== TEXTO EXTRAÍDO ==

Somente a certidão de casamento de 25/06/1982 (ID 299455025 - Pág. 20) constituiu, efetivamente, início de prova material ao labor rural da autora, no período do casamento (que resultou dissolvido pelo divórcio, posteriormente).
Outro ponto que merece destaque é o fato de a autora ter informado na autodeclaração de segurado especial o exercício da atividade rural nos períodos de 29/09/1999 a 09/12/2015 e de 09/12/2015 a 09/11/2021 (ID 299455025 - Pág. 171), quando exerceu por longos períodos a atividade urbana, como faz prova o CNIS (ID 299455025 - Págs. 79 a 88), aptos a descaracterizar sua condição de segurada especial nos anos ao qual se pretende comprovar a atividade agrária.
A prova testemunha não esclareceu suficientemente as inconsistências documentais acima especificadas (período de vigência do casamento e da união estável superveniente; atividades rurais desenvolvidas pelo cônjuge e a parte autora na vigência do casamento; amplitude econômica das atividades rurais exercidas pelo imputado companheiro e da parte autora, entre outras).
Por conseguinte, a ausência de comprovação segura do tempo de serviço rural, na condição de segurado especial, denota falta de prova da carência mínima necessária para concessão de aposentadoria por idade híbrida.
A prova testemunhal produzida durante a instrução processual (ID 299455028 e ID 299455027) não foi idônea e suficiente para demonstrar o exercício de atividade rural, em regime de economia familiar, porque apresenta contradições com a prova documental, assim como não a completou suficientemente.
A prova testemunhal produzida durante a instrução processual (ID 117459554 e ID 117462030) não pode ser admitida como meio exclusivo para reconhecer o tempo de exercício de atividade rural (STJ, Súmula 149 e TRF1, Súmula 27).
Nesse contexto, não restou comprovado o exercício de atividade rural da parte autora no período postulado.
Constatada a ausência de “conteúdo probatório” em situação em que é possível a renovação da demanda para o exaurimento da produção probatória.

===
== LISTAGEM DE DADOS ==

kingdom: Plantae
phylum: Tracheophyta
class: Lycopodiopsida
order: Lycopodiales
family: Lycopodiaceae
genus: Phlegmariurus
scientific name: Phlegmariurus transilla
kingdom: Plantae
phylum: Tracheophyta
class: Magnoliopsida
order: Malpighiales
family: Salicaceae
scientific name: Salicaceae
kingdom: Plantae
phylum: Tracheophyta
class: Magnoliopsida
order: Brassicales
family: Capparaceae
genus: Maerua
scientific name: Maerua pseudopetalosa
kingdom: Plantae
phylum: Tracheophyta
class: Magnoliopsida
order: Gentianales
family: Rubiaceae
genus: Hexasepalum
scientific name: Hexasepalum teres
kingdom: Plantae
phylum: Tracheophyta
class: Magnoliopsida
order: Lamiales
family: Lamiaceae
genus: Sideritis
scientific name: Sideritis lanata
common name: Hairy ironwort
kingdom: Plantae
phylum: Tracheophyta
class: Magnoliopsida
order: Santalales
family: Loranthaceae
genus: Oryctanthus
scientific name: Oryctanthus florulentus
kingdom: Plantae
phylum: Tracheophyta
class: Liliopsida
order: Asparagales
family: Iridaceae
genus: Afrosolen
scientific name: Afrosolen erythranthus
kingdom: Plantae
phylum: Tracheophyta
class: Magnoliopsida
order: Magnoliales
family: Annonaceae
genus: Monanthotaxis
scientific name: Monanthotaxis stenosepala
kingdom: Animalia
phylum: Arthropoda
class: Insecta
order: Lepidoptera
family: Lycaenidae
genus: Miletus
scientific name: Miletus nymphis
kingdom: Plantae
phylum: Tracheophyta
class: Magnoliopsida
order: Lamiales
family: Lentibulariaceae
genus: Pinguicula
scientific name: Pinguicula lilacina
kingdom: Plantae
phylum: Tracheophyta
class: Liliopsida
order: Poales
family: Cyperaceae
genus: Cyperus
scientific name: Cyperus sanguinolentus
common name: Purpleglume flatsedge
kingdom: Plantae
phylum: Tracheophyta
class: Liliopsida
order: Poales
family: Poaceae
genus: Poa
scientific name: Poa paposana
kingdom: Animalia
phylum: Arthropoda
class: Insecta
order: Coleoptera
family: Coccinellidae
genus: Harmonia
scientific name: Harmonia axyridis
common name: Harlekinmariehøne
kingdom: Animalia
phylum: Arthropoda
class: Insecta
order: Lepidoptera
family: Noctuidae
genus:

===

▶ _TAREFA PROPOSTA 1_
Transcreva o texto extraído de "Outro ponto que" até "autora, entre outras).".
▶ _TAREFA PROPOSTA 2_
Quais súmulas o texto extraído cita para afirmar que a prova testemunhal não pode ser o meio exclusivo de reconhecer o tempo de atividade rural?
As entradas foram tiradas de outra fonte.

▶ _RESOLUÇÃO 1_
Outro ponto que merece destaque é o fato de a autora ter informado na autodeclaração de segurado especial o exercício da atividade rural nos períodos de 29/09/1999 a 09/12/2015 e de 09/12/2015 a 09/11/2021 (ID 299455025 - Pág. 171), quando exerceu por longos períodos a atividade urbana, como faz prova o CNIS (ID 299455025 - Págs. 79 a 88), aptos a descaracterizar sua condição de segurada especial nos anos ao qual se pretende comprovar a atividade agrária.
A prova testemunha não esclareceu suficientemente as inconsistências documentais acima especificadas (período de vigência do casamento e da união estável superveniente; atividades rurais desenvolvidas pelo cônjuge e a parte autora na vigência do casamento; amplitude econômica das atividades rurais exercidas pelo imputado companheiro e da parte autora, entre outras).

▶ _RESOLUÇÃO 2_
A Súmula 149 do STJ e a Súmula 27 do TRF1.